> [Document source]
Éditions du Croquant, 2011.
Par Igor Martinache
Ce n’est pas le moindre des paradoxes de notre époque : le système de santé, et notamment l’hôpital public, est malade et sa situation ne semble guère s’arranger. On en connaît les symptômes – franchises médicales, déremboursements, pénurie de soignants, etc. –, qui compromettent toujours davantage l’accès aux soins pour tous, mais le diagnostic s’arrête trop souvent à ce stade. D’où l’intérêt d’un ouvrage comme celui-ci, issu d’un colloque organisé par le Syndicat national des praticiens hospitalier anesthésistes-réanimateurs élargi (SNPHAR-E).
Les 27 contributions qui le composent émanent de médecins, mais aussi de sociologues, économistes et politistes, qui décortiquent le virus qui ronge aujourd’hui l’organisation de la santé publique. Celui-ci a un nom, la marchandisation rampante, et a été inoculé par une nébuleuse d’agents bien identifiables – patrons d’assurance et de cliniques privées, hauts fonctionnaires et décideurs politiques – qui sont parvenus à réduire les enjeux de santé à une simple question d’efficacité comptable, dont la définition est elle-même largement biaisée. Les auteurs mettent ainsi à jour les soubassements des dernières « réformes » qui ont affecté l’organisation hospitalière, du plan « Hôpital 2007 » à la récente loi « Hôpital, Patients, Santé, Territoires » (HPST), dissimulés sous une novlangue qui prolifère là aussi avec vigueur, qu’il s’agisse des Agences régionales de santé, de la tarification à l’activité ou des groupes homogènes de maladie. Un démontage clair et sans détours qui n’en reste pas moins rigoureux.
L’ouvrage vaut aussi au-delà du sujet dont il traite pour sa trop rare capacité à réunir acteurs et chercheurs, qui plus est de différentes disciplines, ainsi que pour la présentation à la fois fine et pédagogique qu’il fait des principes du New Public Management, c’est-à-dire cette pénétration croissante des logiques gestionnaires du privé lucratif dans l’ensemble des administrations et services publics, sous couvert de la fausse neutralité d’instruments qui seraient purement « techniques ». Bref, qui dénient la dimension politique de choix qui se présentent sous le masque de la nécessité.

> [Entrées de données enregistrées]
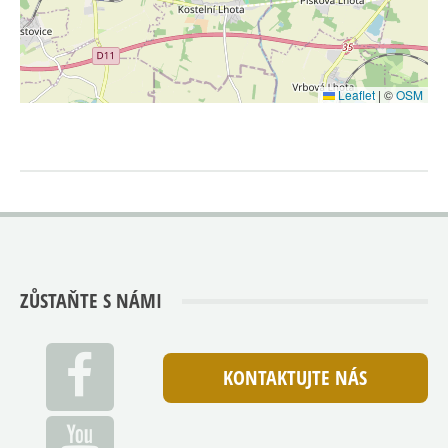
Leaflet
|
©
OSM
ZŮSTAŇTE S NÁMI
KONTAKTUJTE NÁS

> [Consigne]
Répondez à ces questions à partir de la recension sur la santé publique.
(a) Quel syndicat a organisé le colloque dont est issu l'ouvrage ?
(b) Combien de contributions composent l'ouvrage ?
(c) Comment la recension définit-elle le New Public Management ?

> [Réponse]
(a) Le Syndicat national des praticiens hospitalier anesthésistes-réanimateurs élargi (SNPHAR-E).
(b) 27 contributions.
(c) Comme la pénétration croissante des logiques gestionnaires du privé lucratif dans l'ensemble des administrations et services publics, sous couvert de la fausse neutralité d'instruments qui seraient purement « techniques ».